The Case for Scottish Independence: A History of Nationalist Political Thought in Modern Scotland (CUP, 2020)
Scottish nationalism is a powerful movement in contemporary politics, yet the goal of Scottish independence emerged surprisingly recently into public debate. The origins of Scottish nationalism lie not in the medieval battles for Scottish statehood, the Acts of Union, the Scottish Enlightenment, or any of the other familiar historical milestones that regularly crop up in debates about Scottish identity. Rather, an influential separatist Scottish nationalism began to take shape only in the 1970s and achieved its present ideological maturity in the course of the 1980s and 1990s. The nationalism that emerged from this testing period of Scottish history was unusual in that it demanded independence not to defend a threatened ancestral culture but as the most effective way to promote the agenda of the left. This book provides the first detailed account of the political thought of Scottish nationalism. Drawing on a wide range of published and unpublished sources, it traces how the arguments for Scottish independence were crafted over some fifty years by intellectuals, politicians and activists and why these ideas had such a seismic impact on Scottish and British politics in the 2014 independence referendum.
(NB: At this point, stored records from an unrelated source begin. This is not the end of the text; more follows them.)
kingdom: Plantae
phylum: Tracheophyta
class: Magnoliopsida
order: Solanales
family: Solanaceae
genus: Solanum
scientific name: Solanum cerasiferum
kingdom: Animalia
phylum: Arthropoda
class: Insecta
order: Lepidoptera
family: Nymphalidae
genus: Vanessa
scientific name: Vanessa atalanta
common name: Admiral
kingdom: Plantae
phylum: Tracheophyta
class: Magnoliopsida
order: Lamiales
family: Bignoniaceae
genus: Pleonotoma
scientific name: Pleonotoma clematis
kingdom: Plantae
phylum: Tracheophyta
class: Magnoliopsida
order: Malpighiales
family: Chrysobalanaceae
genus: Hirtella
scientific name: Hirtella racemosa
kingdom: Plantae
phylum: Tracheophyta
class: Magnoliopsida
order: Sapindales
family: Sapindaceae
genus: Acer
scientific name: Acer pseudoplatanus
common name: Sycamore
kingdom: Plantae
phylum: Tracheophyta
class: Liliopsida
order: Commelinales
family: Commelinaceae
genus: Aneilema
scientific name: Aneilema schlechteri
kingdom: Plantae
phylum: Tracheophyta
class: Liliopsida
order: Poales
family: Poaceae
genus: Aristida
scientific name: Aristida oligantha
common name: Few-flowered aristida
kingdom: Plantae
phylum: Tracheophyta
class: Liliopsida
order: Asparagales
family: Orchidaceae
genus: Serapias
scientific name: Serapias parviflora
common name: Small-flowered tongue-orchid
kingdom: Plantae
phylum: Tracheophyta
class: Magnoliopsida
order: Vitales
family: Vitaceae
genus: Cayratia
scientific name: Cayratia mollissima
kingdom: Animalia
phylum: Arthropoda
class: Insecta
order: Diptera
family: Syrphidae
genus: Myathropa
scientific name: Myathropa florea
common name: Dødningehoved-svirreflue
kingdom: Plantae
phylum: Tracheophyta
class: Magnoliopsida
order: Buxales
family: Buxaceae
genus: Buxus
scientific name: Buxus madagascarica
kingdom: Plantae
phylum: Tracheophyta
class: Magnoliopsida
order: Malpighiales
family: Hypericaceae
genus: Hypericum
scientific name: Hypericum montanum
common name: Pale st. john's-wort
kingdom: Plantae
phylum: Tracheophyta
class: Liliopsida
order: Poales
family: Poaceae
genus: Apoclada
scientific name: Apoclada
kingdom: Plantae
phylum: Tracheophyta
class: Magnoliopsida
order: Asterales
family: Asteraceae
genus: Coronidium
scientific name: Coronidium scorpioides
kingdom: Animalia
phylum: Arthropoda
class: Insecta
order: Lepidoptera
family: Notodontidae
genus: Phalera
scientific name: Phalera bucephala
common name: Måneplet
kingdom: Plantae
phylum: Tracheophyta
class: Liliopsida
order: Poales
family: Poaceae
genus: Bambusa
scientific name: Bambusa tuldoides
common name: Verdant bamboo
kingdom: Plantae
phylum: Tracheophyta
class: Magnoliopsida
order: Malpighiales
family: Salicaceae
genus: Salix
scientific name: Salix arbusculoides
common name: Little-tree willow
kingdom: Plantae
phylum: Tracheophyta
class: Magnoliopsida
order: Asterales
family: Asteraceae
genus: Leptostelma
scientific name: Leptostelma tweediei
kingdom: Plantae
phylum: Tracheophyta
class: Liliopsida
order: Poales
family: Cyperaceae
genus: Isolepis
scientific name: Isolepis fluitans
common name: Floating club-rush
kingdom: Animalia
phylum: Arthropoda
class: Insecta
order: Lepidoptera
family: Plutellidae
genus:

For further information about the book see www.cambridge.org/9781108793186.
Equality and the British Left: A Study in Progressive Political Thought, 1900-64 (Manchester University Press, 2007)
The demand for equality has been at the heart of the politics of the Left in the twentieth century, but what did theorists and politicians on the British Left mean when they said they were committed to 'equality'? How did they argue for a more egalitarian society? Which policies did they think could best advance their egalitarian ideals? Equality and the British Left provides the first comprehensive answers to these questions. It charts debates about equality from the progressive liberalism and socialism of the early twentieth century to the arrival of the New Left and revisionist social democracy in the 1950s. Along the way, it examines and reassesses the egalitarian political thought of many significant figures in the history of the British Left, including L. T. Hobhouse, R. H. Tawney and Anthony Crosland.
Newly available in paperback for the first time, this book demonstrates that the British Left has historically been distinguished from its ideological competitors on the Centre and the Right by a commitment to a demanding form of economic egalitarianism. It shows that this egalitarianism has come to be neglected or caricatured by politicians and scholars alike, and is more surprising and sophisticated than is often imagined.
Equality and the British Left offers a compelling new perspective on British political thought that will appeal to scholars and students of British history and political theory, and to anyone interested in contemporary debates about progressive politics.
Making Thatcher’s Britain (Cambridge University Press, 2012), co-edited with Robert Saunders
Margaret Thatcher was one of the most controversial figures of modern times. Her governments inspired hatred and veneration in equal measure and her legacy remains fiercely contested. Yet assessments of the Thatcher era are often divorced from any larger historical perspective. This book draws together leading historians to locate Thatcher and Thatcherism within the political, social, cultural and economic history of modern Britain. It explores the social and economic crises of the 1970s; Britain's relationships with Europe, the Commonwealth and the United States; and the different experiences of Thatcherism in Scotland, Wales and Northern Ireland. The book assesses the impact of the Thatcher era on class and gender and situates Thatcherism within the Cold War, the end of Empire and the rise of an Anglo-American 'New Right'. Drawing on the latest available sources, it opens a wide-ranging debate about the Thatcher era and its place in modern British history.